• **Exercise 1**: From the article about John Cale's album Shifty Adventures in Nookie Wood below, list every bonus 7" single that could come with a vinyl pre-order.
• **Exercise 2**: Carry on the article about John Cale's album Shifty Adventures in Nookie Wood below, starting after its last sentence.
**** Passage ****
Shifty Adventures in Nookie Wood is the fifteenth solo studio album by Welsh rock musician John Cale. It was released on 1 October 2012 in Europe and 2 October in North America on the Double Six Records imprint of Domino Records. It was released as digital download, heavyweight vinyl and CD. Most of the songs were recorded by John Cale in his own studio in Los Angeles. On one track he collaborated with Danger Mouse. In September 2011 Cale released the Extra Playful EP and its release promised that the new album would be released the following year. It is his first studio album since 2005's blackAcetate.

Release
Shifty Adventures in Nookie Wood was released in three standard versions: on CD, on double vinyl LP and as digital download (mp3 320 kbit/s and wav 16-bit / 44.1). When pre-ordering the vinyl-edition, it came with one of three one-track mystery bonus 7" singles. "Bluetooth Swings Redux" (5:25), "Hatred" (3:58) or "Cry" (5:33).
**** Provided information ****
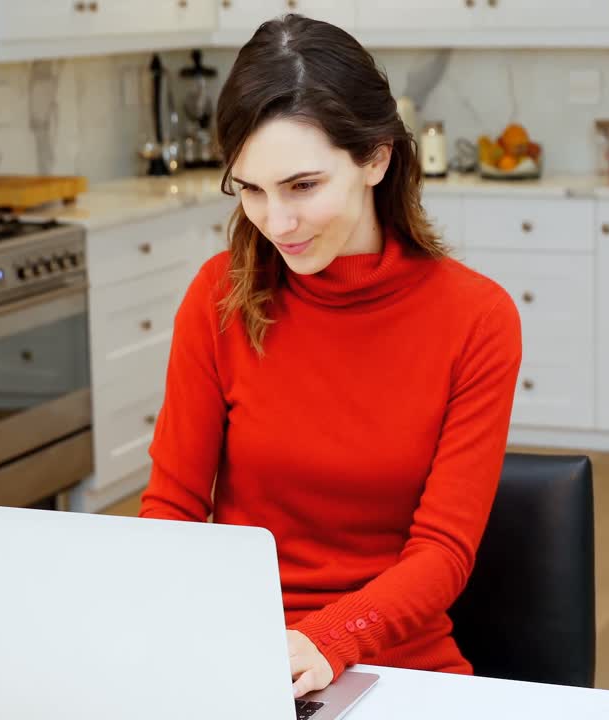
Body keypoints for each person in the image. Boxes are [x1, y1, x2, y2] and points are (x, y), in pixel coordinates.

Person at [139, 14, 522, 699]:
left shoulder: (477, 320)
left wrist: (329, 639)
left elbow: (443, 552)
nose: (276, 222)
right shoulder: (218, 298)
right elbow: (172, 507)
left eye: (302, 186)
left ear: (376, 158)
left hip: (396, 664)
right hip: (240, 658)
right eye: (250, 190)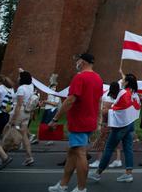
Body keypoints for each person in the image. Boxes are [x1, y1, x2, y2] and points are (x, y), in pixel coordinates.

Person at [48, 52, 104, 192]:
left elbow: (70, 100)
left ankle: (81, 188)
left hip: (79, 121)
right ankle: (63, 184)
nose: (76, 62)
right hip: (89, 121)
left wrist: (55, 118)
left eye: (78, 60)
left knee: (80, 153)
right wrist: (98, 119)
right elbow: (99, 101)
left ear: (83, 62)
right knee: (72, 153)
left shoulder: (79, 78)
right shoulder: (98, 78)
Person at [88, 73, 140, 183]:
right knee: (128, 148)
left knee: (109, 148)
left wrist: (108, 110)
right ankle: (128, 173)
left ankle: (98, 173)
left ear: (126, 82)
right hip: (130, 124)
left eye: (123, 80)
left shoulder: (123, 92)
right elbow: (134, 107)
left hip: (121, 125)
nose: (121, 81)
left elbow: (117, 107)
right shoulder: (135, 94)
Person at [89, 82, 122, 169]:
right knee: (116, 141)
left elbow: (103, 112)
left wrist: (100, 122)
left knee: (101, 141)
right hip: (116, 123)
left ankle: (98, 160)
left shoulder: (106, 97)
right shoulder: (119, 98)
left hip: (106, 123)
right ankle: (118, 160)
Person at [11, 70, 36, 166]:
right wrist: (23, 71)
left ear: (22, 78)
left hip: (20, 112)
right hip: (27, 113)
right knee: (25, 135)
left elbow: (19, 104)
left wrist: (13, 118)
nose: (18, 78)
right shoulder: (31, 87)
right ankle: (29, 157)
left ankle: (2, 156)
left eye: (19, 76)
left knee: (7, 132)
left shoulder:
****
• **Final answer 1**:
"Bluetooth Swings Redux"
"Hatred"
"Cry"

• **Final answer 2**:
Singles
First single from this album "I Wanna Talk 2 U" was released on 6 July 2012 as digital download. Second single "Face to the Sky" was released in August (on the B-side was "Living with You (Organic Mix)"). It was released both in digital format and vinyl SP).

Critical reception

Critical reception of the album has been mixed to positive. The Guardian newspaper called the album "it's an album that combines the 70-year-old's experience with the glee of a small child." Online magazine Slant Magazine called it "both provocative and strange."

Weekly charts

Track listing
All songs written and composed by John Cale except "I Wanna Talk 2 U" (words by John Cale, music by Cale and Brian Burton).

Personnel
Musicians
John Cale – vocals, keyboards, piano, organ, synths, electric and acoustic guitars, electric viola, bass guitar, percussion, drum machine, drum programming, noises
Dustin Boyer – guitars, synths, noises, tambo, backing vocals
Danger Mouse a.k.a. Brian Burton – bass, synth, drum programming on "I Wanna Talk 2 U"
Michael Jerome Moore – drums, percussion, cajón
Joey Maramba – bass
Deantoni Parks − drums in "Bluetooth Swings Redux"
Erik Sanko − bass in "Scotland Yard"
Eden Cale − background vocals in "Hemingway"
Production
John Cale – producer, arranger
Dustin Boyer – recording
Kennie Takahashi – recording on "I Wanna Talk 2 U"
Todd Monfalcone – recording on "I Wanna Talk 2 U"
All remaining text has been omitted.